Hi NeedySeagoon, Transpetaflops...

I still can't believe this but it's now working.

I saw Transpetaflops comment about the UFW. Stopping the service didn't work because the service was already stopped. I enabled the service " rc-update add ufw default " after the gentoo installation but for some reason, the service was unable to start automatically with OpenRC, i had to start it manually with " rc'service ufw start ". This was another problem i would eventually discuss in another topic.

Still, i disabled the service " rc-update del ufw ", rebooted the system and once the machine turned on i could ping the router, and had internet connection. However, i don't really want to stay without a firewall. What are my options at this point ?

Thank you both!!!

Kind regards,

----------

## UberLord

 *C666PO wrote:*   

> However, i don't really want to stay without a firewall.

 

Firewalls are over-rated.

My router uses one mainly for NAT, none of my other machines do.

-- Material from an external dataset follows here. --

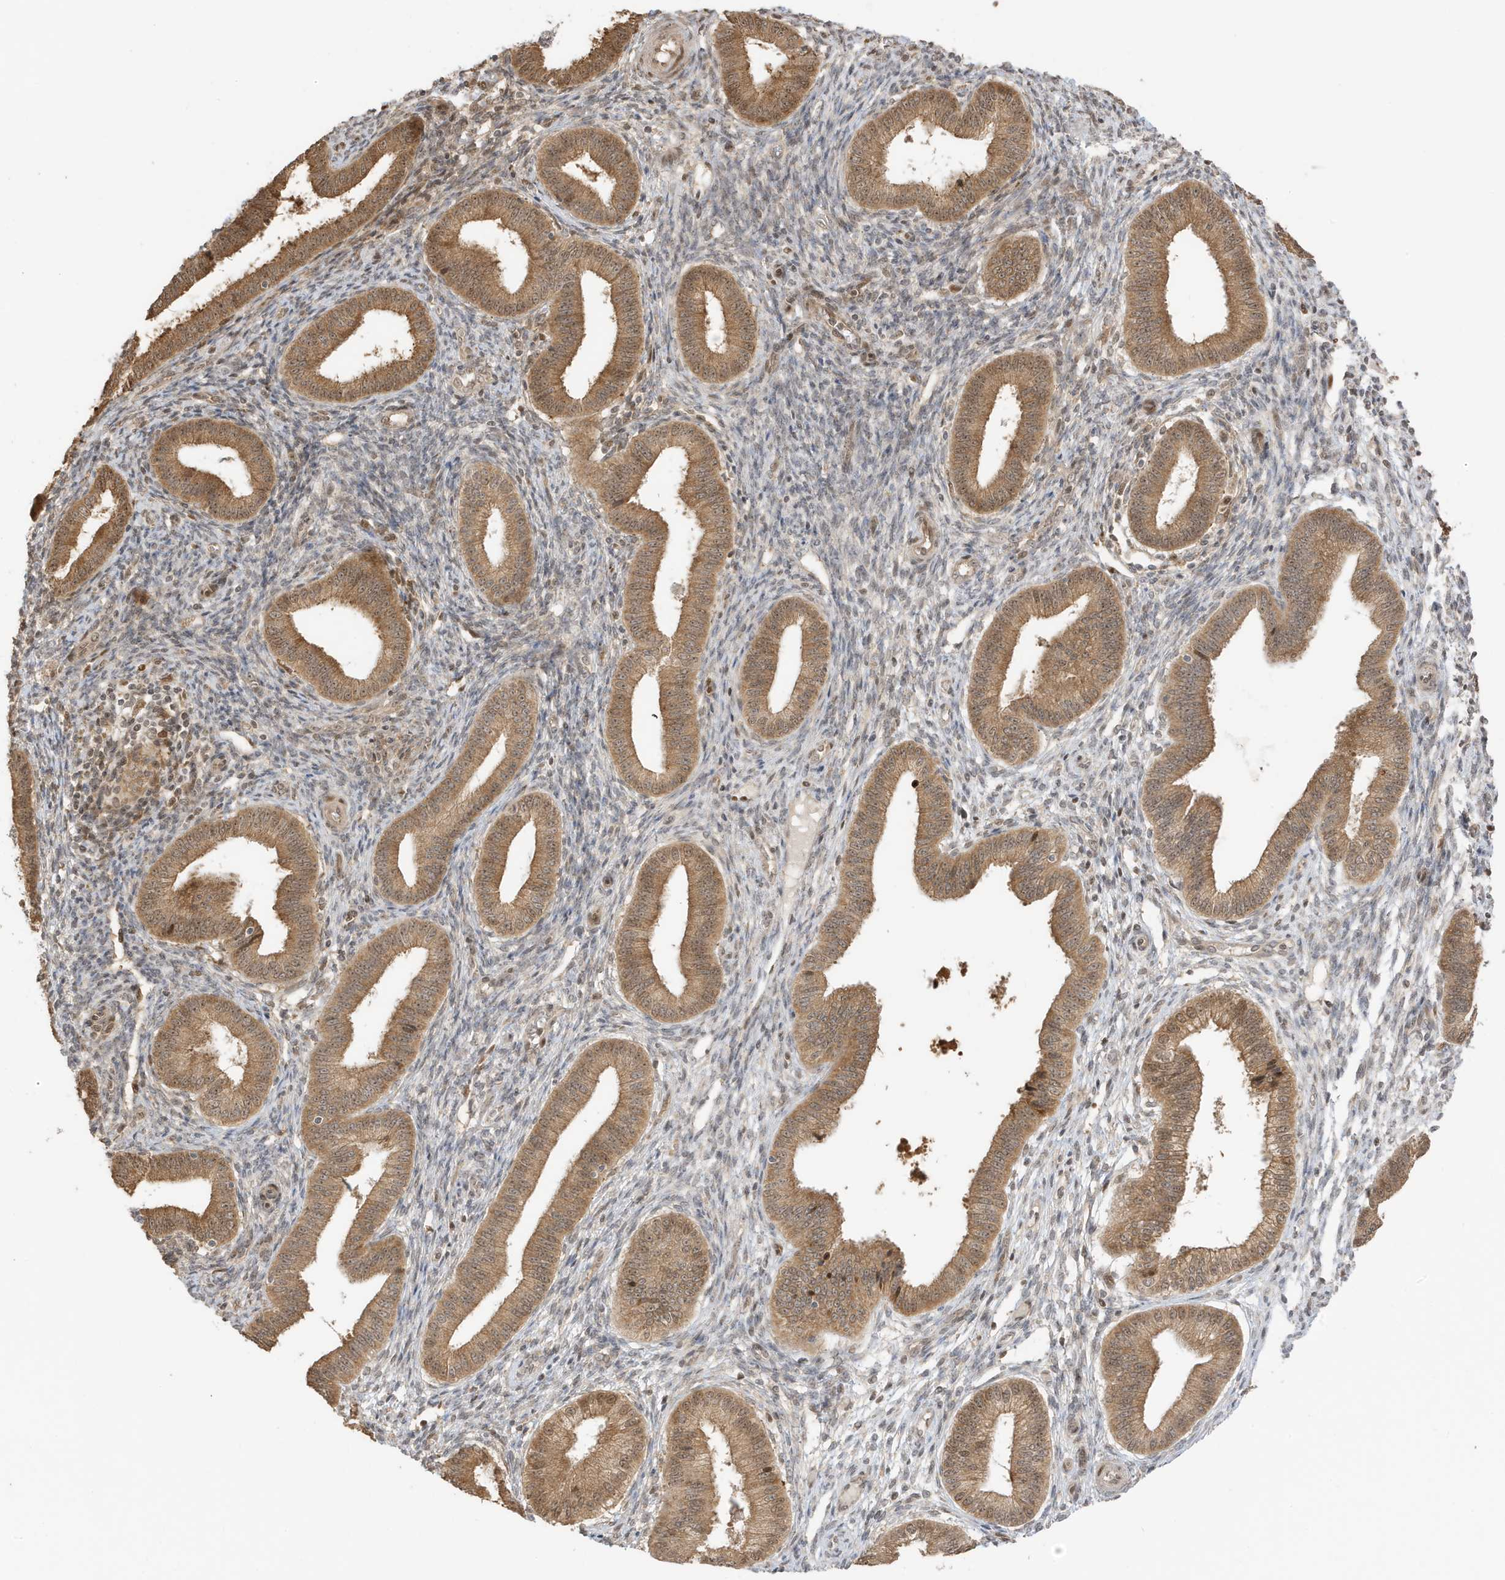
{"staining": {"intensity": "negative", "quantity": "none", "location": "none"}, "tissue": "endometrium", "cell_type": "Cells in endometrial stroma", "image_type": "normal", "snomed": [{"axis": "morphology", "description": "Normal tissue, NOS"}, {"axis": "topography", "description": "Endometrium"}], "caption": "Cells in endometrial stroma show no significant protein staining in unremarkable endometrium. (Immunohistochemistry, brightfield microscopy, high magnification).", "gene": "ZBTB41", "patient": {"sex": "female", "age": 39}}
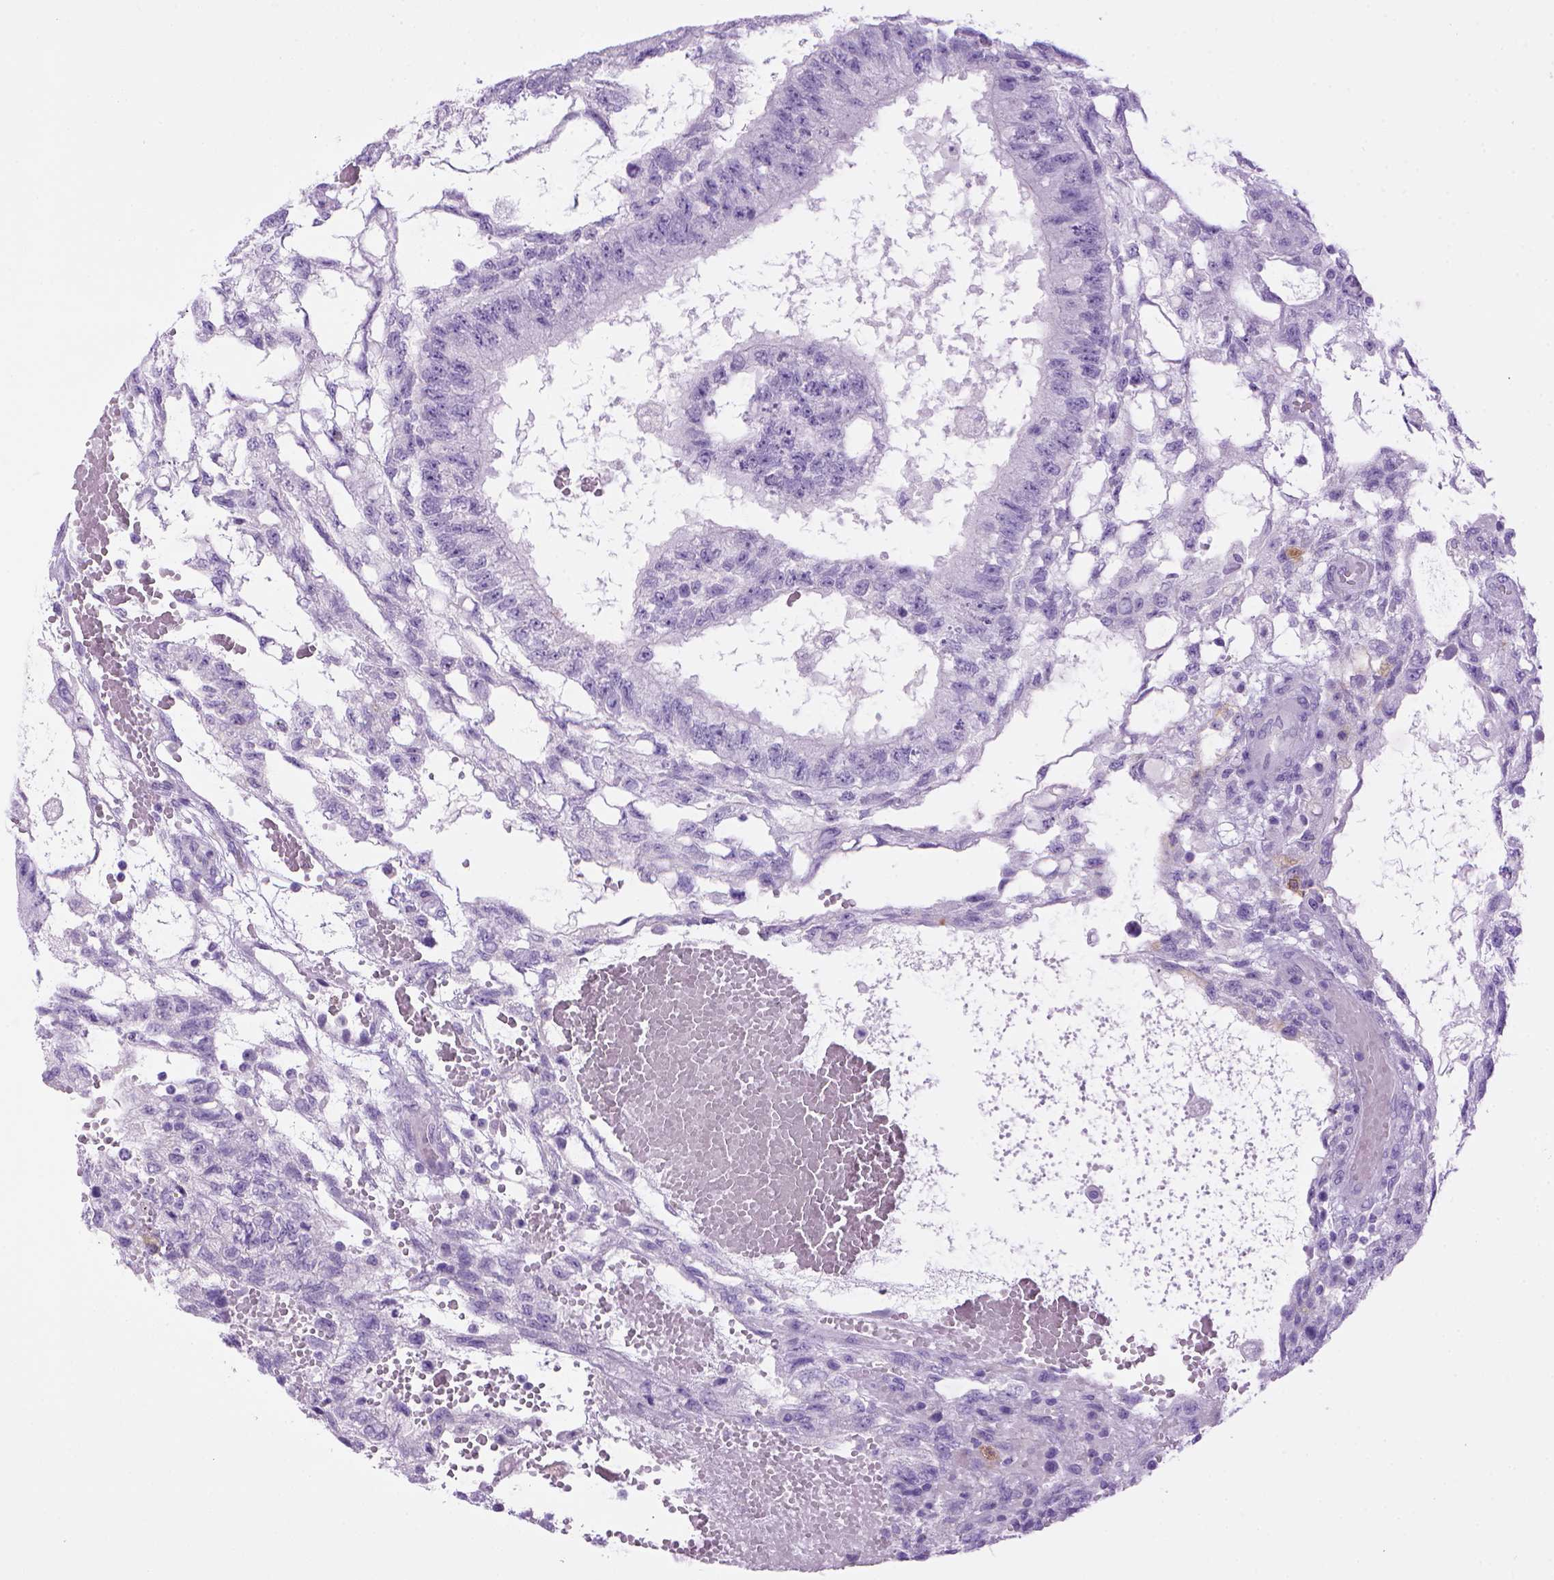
{"staining": {"intensity": "negative", "quantity": "none", "location": "none"}, "tissue": "testis cancer", "cell_type": "Tumor cells", "image_type": "cancer", "snomed": [{"axis": "morphology", "description": "Carcinoma, Embryonal, NOS"}, {"axis": "topography", "description": "Testis"}], "caption": "IHC of human testis cancer (embryonal carcinoma) exhibits no expression in tumor cells.", "gene": "SGCG", "patient": {"sex": "male", "age": 32}}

If you don't want the world to access a something then don't run it.

----------

## krinn

 *UberLord wrote:*   

> Firewalls are over-rated.

 

I'm glad this comes from you, as it might be controversial to say that

No firewall would protect users from badly configure/insecure services anyway

And today i think 80% (not a real number, my own estimate) of users have a router with NAT, and if users doesn't put a computer in DMZ, users should be safe.

It would be better if users with NAT forward to the proper port and host a needed service (which for most users might be sshd) rather than using a firewall with an overly expose computer for nothing in DMZ.

And of course even better if no services are expose at all.

----------

## NeddySeagoon

krinn,

I'm mostly with UberLord.  

Your average domestic half open firewall is useless for protection with Gentoo as you don't run services you don't care about. 

Therefore there is nothing listening for incoming connections that you don't know about.

If a non root nasty does get in ,a firewall blocking outgoing connections can make it more difficult for the nasty to phone home.

My outgoing firewall logs are cluttered with Android trying to phone home for I don't know what for. It all seems to work as intended, so I guess its Google spyware.

Yep, I'm paranoid. :)

If a root nasty gets in, its game over. It can do what it wants.

----------

## C666PO

I still prefer to have a firewall on my machine. I like to play safe. A few years ago i was able to hack my own wifi with a simple tutorial on the internet which is scary, it means that any 6 year old kid can go to youtube watch a video and enter a network. If the network is compromised i need to be sure that my machines are not. My router is from the ISP, it's horrible and the ISP provides support exclusively for their devices.

Anyway this will be a discussion for another topic.

Thank you so much for your help!

Kind regards.

----------

## Tony0945

 *C666PO wrote:*   

> IAnyway this will be a discussion for another topic.

 

Great suggestion! Please open a thread on Gentoo Chat.

----------

## UberLord

 *C666PO wrote:*   

> I still prefer to have a firewall on my machine. I like to play safe. A few years ago i was able to hack my own wifi with a simple tutorial on the internet which is scary, it means that any 6 year old kid can go to youtube watch a video and enter a network. If the network is compromised i need to be sure that my machines are not. My router is from the ISP, it's horrible and the ISP provides support exclusively for their devices

 

I don't trust anything on my own network either.

With the plethora of IoT devices who really knows what they're doing or how secure they are?

But I also love their functionality and ease of use - I can't imagine living at home without a chromecast, fitbit scales, my phone, the kids tablets - all devices beyond my control.

Whose to say that that your 6 y old kid can't find a you tube video to hack one of these devices remotely? They don't even need to be on your network directly - might as well have an open network at this point.

BOOM!

----------